Paper detail

Friedman-reflexivity: interpreters as consistoids

Harvey Friedman shows that, over Peano Arithmetic, the consistency statement for a finitely axiomatised theory $A$ can be characterised as the weakest statement $C$ over Peano Arithmetic such that ${\sf PA}+C$ interprets $A$. We study which base theories $U$ have the property that, for any finitely axiomatised $A$, there is a weakest $C$ such that $U+C$ interprets $A$. We call such theories Friedman-reflexive. We show that a very weak theory, Peano Corto, is Friedman-reflexive. We do not get the usual consistency statements here, but bounded, cut-free or Herbrand consistency statements. We prove a characterisation theorem for Friedman-reflexive sequential theories. We provide an example of a Friedman-reflexive sequential theory that substantially differs from the paradigm cases of Peano Arithmetic and Peano Corto. The consistency-like statements provided by a Friedman-reflexive base $U$ can be used to define a provability-like notion for a finitely axiomatised $A$ that interprets $U$ via an interpretation $K$ of $U$ in $A$. We call the modal logics based on this idea \emph{interpreter logics}. These logics satisfy the Löb Conditions.
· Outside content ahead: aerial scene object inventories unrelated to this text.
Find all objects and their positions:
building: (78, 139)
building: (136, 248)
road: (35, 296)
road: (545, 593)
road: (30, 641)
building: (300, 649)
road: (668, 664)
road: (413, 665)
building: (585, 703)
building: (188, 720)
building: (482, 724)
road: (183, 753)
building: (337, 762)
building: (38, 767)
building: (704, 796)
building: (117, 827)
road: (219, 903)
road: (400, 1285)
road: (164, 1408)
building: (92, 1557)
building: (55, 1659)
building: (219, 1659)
We provide conditions for when these logics extend {\sf S}4, {\sf K}45, and Löb's Logic. We show that, if either $U$ or $A$ is sequential, then the condition for extending Löb's Logic is fulfilled. Moreover, if our base theory $U$ is sequential and if, in addition, its interpreters can be effectively found, we prove Solovay's Theorem. This holds even if the provability-like operator is not necessarily representable by a predicate of Gödel numbers. At the end of the paper, we briefly discuss how successful the coordinate-free approach is.